What is needed>
Leave the pictures behind and repeat all the entries exactly.

Input data>

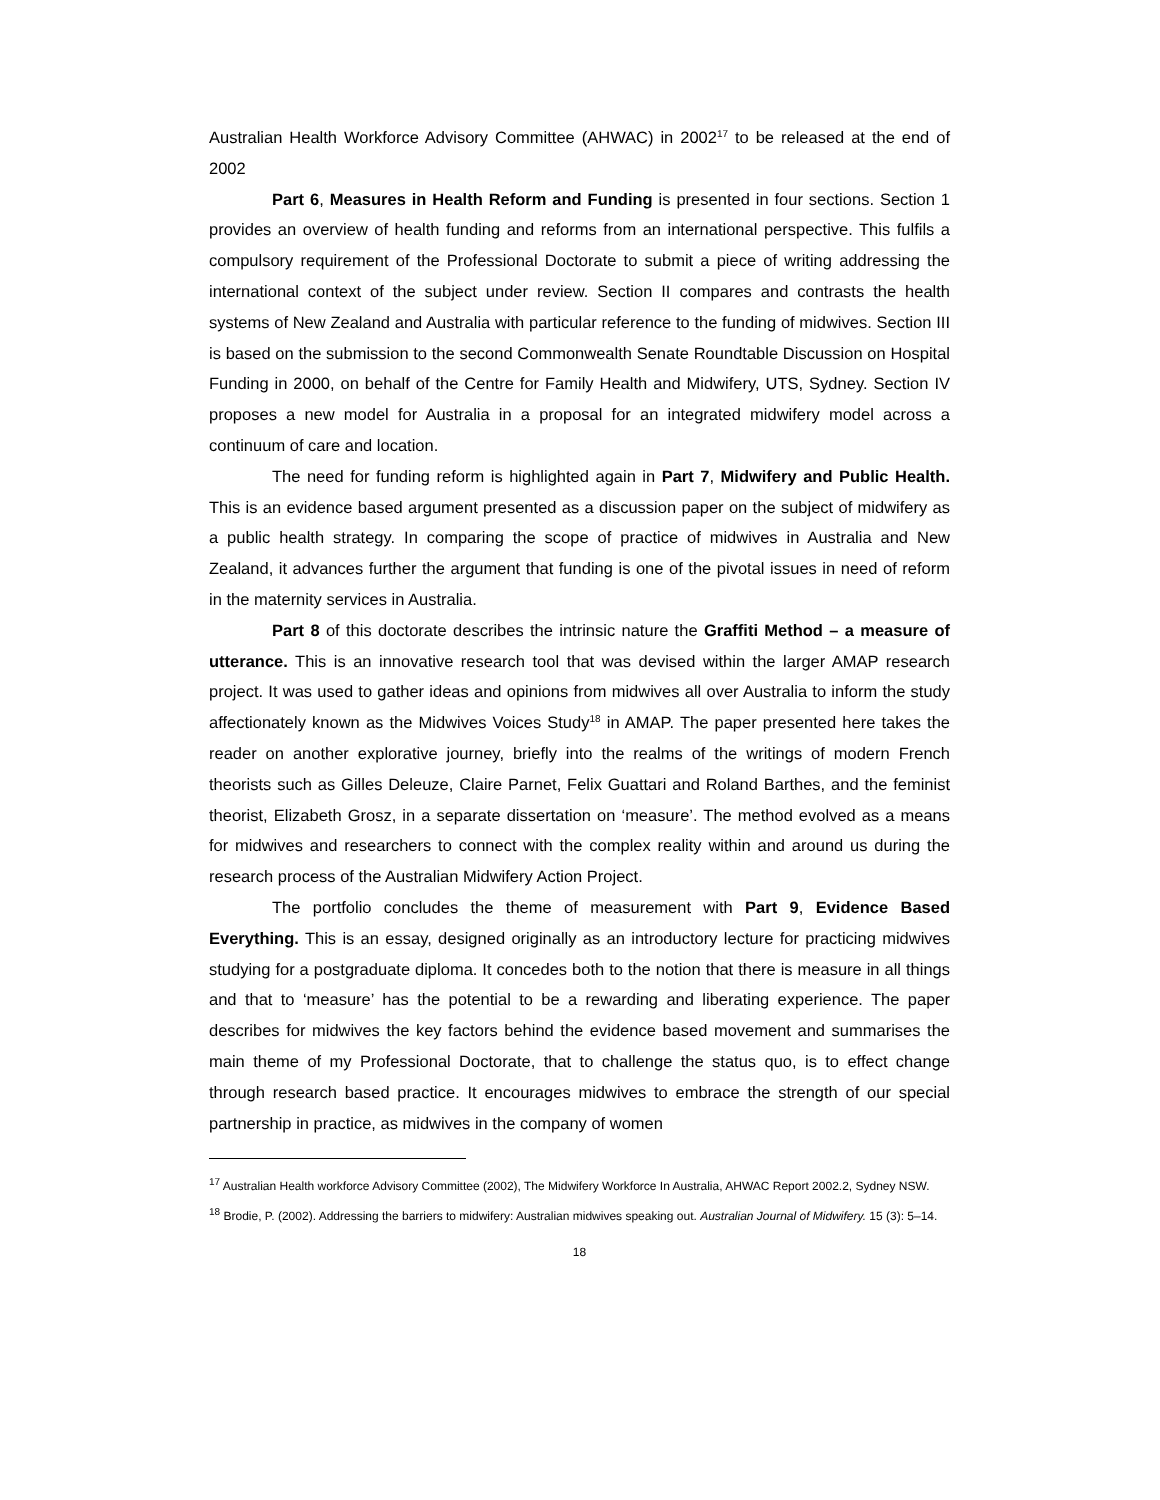Australian Health Workforce Advisory Committee (AHWAC) in 2002<sup>17</sup> to be released at the end of 2002
Part 6, Measures in Health Reform and Funding is presented in four sections. Section 1 provides an overview of health funding and reforms from an international perspective. This fulfils a compulsory requirement of the Professional Doctorate to submit a piece of writing addressing the international context of the subject under review. Section II compares and contrasts the health systems of New Zealand and Australia with particular reference to the funding of midwives. Section III is based on the submission to the second Commonwealth Senate Roundtable Discussion on Hospital Funding in 2000, on behalf of the Centre for Family Health and Midwifery, UTS, Sydney. Section IV proposes a new model for Australia in a proposal for an integrated midwifery model across a continuum of care and location.
The need for funding reform is highlighted again in Part 7, Midwifery and Public Health. This is an evidence based argument presented as a discussion paper on the subject of midwifery as a public health strategy. In comparing the scope of practice of midwives in Australia and New Zealand, it advances further the argument that funding is one of the pivotal issues in need of reform in the maternity services in Australia.
Part 8 of this doctorate describes the intrinsic nature the Graffiti Method – a measure of utterance. This is an innovative research tool that was devised within the larger AMAP research project. It was used to gather ideas and opinions from midwives all over Australia to inform the study affectionately known as the Midwives Voices Study<sup>18</sup> in AMAP. The paper presented here takes the reader on another explorative journey, briefly into the realms of the writings of modern French theorists such as Gilles Deleuze, Claire Parnet, Felix Guattari and Roland Barthes, and the feminist theorist, Elizabeth Grosz, in a separate dissertation on ‘measure’. The method evolved as a means for midwives and researchers to connect with the complex reality within and around us during the research process of the Australian Midwifery Action Project.
The portfolio concludes the theme of measurement with Part 9, Evidence Based Everything. This is an essay, designed originally as an introductory lecture for practicing midwives studying for a postgraduate diploma. It concedes both to the notion that there is measure in all things and that to ‘measure’ has the potential to be a rewarding and liberating experience. The paper describes for midwives the key factors behind the evidence based movement and summarises the main theme of my Professional Doctorate, that to challenge the status quo, is to effect change through research based practice. It encourages midwives to embrace the strength of our special partnership in practice, as midwives in the company of women
<sup>17</sup> Australian Health workforce Advisory Committee (2002), The Midwifery Workforce In Australia, AHWAC Report 2002.2, Sydney NSW.
<sup>18</sup> Brodie, P. (2002). Addressing the barriers to midwifery: Australian midwives speaking out. Australian Journal of Midwifery. 15 (3): 5–14.
18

Response area>
Australian Health Workforce Advisory Committee (AHWAC) in 2002<sup>17</sup> to be released at the end of 2002
Part 6, Measures in Health Reform and Funding is presented in four sections. Section 1 provides an overview of health funding and reforms from an international perspective. This fulfils a compulsory requirement of the Professional Doctorate to submit a piece of writing addressing the international context of the subject under review. Section II compares and contrasts the health systems of New Zealand and Australia with particular reference to the funding of midwives. Section III is based on the submission to the second Commonwealth Senate Roundtable Discussion on Hospital Funding in 2000, on behalf of the Centre for Family Health and Midwifery, UTS, Sydney. Section IV proposes a new model for Australia in a proposal for an integrated midwifery model across a continuum of care and location.
The need for funding reform is highlighted again in Part 7, Midwifery and Public Health. This is an evidence based argument presented as a discussion paper on the subject of midwifery as a public health strategy. In comparing the scope of practice of midwives in Australia and New Zealand, it advances further the argument that funding is one of the pivotal issues in need of reform in the maternity services in Australia.
Part 8 of this doctorate describes the intrinsic nature the Graffiti Method – a measure of utterance. This is an innovative research tool that was devised within the larger AMAP research project. It was used to gather ideas and opinions from midwives all over Australia to inform the study affectionately known as the Midwives Voices Study<sup>18</sup> in AMAP. The paper presented here takes the reader on another explorative journey, briefly into the realms of the writings of modern French theorists such as Gilles Deleuze, Claire Parnet, Felix Guattari and Roland Barthes, and the feminist theorist, Elizabeth Grosz, in a separate dissertation on ‘measure’. The method evolved as a means for midwives and researchers to connect with the complex reality within and around us during the research process of the Australian Midwifery Action Project.
The portfolio concludes the theme of measurement with Part 9, Evidence Based Everything. This is an essay, designed originally as an introductory lecture for practicing midwives studying for a postgraduate diploma. It concedes both to the notion that there is measure in all things and that to ‘measure’ has the potential to be a rewarding and liberating experience. The paper describes for midwives the key factors behind the evidence based movement and summarises the main theme of my Professional Doctorate, that to challenge the status quo, is to effect change through research based practice. It encourages midwives to embrace the strength of our special partnership in practice, as midwives in the company of women
<sup>17</sup> Australian Health workforce Advisory Committee (2002), The Midwifery Workforce In Australia, AHWAC Report 2002.2, Sydney NSW.
<sup>18</sup> Brodie, P. (2002). Addressing the barriers to midwifery: Australian midwives speaking out. Australian Journal of Midwifery. 15 (3): 5–14.
18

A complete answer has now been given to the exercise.